Nagelsmanns Zukunft

Diskussion zur falschen Zeit

von Redaktion

JAN-CHRISTIAN MÜLLER

Julian Nagelsmann hat einiges an Kritik kassiert, als er offen über seine Zukunft sprach, die möglicherweise nichts mehr mit der Fußball-Nationalmannschaft zu tun hat. Er habe, so lautete ein Vorwurf, mit solchen Aussagen die Aufbruchstimmung untergraben. Das ist, mit Verlaub, Unfug. Denn Aufbruchstimmung herrscht nämlich aktuell allenfalls, weil Adidas eine stimmige Trikotkampagne auf allen Kanälen veranstaltet. Und vielleicht ein bisschen noch, weil der Bundestrainer ein paar unverbrauchte Neulinge zu sich gerufen hat.

Aufbruchstimmung wegen guter sportlicher Performance könnte es bestenfalls ab Samstag geben, sollte das DFB-Team das Darben beim Test in Frankreich überwinden. Sicher ist das nicht. Klar, irgendwie mit Nagelsmanns Zukunft hat auch diese Partie und die am Dienstagabend in Frankfurt gegen die Niederlande zu tun. Denn zwei neuerliche Niederlagen würden umso mehr die Frage aufwerfen, weshalb der DFB dieses Fass ohne erkennbare Not überhaupt aufmacht und über eine gemeinsame Zukunft mit einem Trainer fabuliert, der bisher rein gar nichts erreicht hat. Die Debatte hört sich aktuell verdächtig wie eine Lose-lose-Situation an.

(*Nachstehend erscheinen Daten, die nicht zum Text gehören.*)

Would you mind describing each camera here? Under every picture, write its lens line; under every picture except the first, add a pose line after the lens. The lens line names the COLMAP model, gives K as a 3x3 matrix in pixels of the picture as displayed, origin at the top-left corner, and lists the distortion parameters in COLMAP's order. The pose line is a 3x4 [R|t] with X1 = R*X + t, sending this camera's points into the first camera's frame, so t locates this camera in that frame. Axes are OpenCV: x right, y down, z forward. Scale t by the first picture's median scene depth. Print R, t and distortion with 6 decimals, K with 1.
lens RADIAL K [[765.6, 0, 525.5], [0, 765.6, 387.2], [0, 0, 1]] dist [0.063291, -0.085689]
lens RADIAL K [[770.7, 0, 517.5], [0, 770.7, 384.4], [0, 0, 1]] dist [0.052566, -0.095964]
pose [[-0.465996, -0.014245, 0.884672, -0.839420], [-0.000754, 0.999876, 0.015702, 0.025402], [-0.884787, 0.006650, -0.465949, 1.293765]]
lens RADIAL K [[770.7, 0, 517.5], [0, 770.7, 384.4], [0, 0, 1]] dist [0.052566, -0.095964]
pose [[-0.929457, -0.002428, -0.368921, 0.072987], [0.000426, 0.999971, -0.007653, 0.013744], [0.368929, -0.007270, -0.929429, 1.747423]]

War doch vorher alles gut so: Vertrag bis nach der EM ohne weitere Bedingungen. Erinnern wir uns ans Sommermärchen 2006. Seinerzeit war im Grunde klar, dass der Gute-Laune-Onkel und Brachialreformer in Personalunion, Jürgen Klinsmann, nach dem WM-Turnier im eigenen Land wieder in seinen Stammsitz am schönen Strand von Kalifornien entfleuchen würde. Was er dann auch tat, was aber der Hochstimmung zuvor keinerlei Abbruch getan hatte. Ein besserer Nachfolger fand sich ohnehin.

Oder vier Jahre später: Auch Joachim Löw legte eine astreine Weltmeisterschaft 2010 hin, obwohl er und Manager Oliver Bierhoff sich im Vorfeld böse mit dem damaligen DFB-Präsidenten Theo Zwanziger wegen der finanziellen Ausstattung der Vertragsverlängerung in die Wolle gekriegt hatten. Also verlängerte man erst nach dem Südafrika-Turnier. Den Spielern ist es ohnehin schnurz, wie lange so ein Trainervertrag läuft. Was hat es 2018 gebracht, dass Löw just kurz vor der WM bis 2022 verlängert hatte? Nix! Was hat es 2023 geholfen, dass Martina Voss-Tecklenburgs Kontrakt eilig vor Turnierstart verlängert wurde? Gar nix! Hat alles den DFB bloß viel Geld gekostet und Löw und Voss-Tecklenburg eine Menge Nerven und ein Stück ihrer Reputation.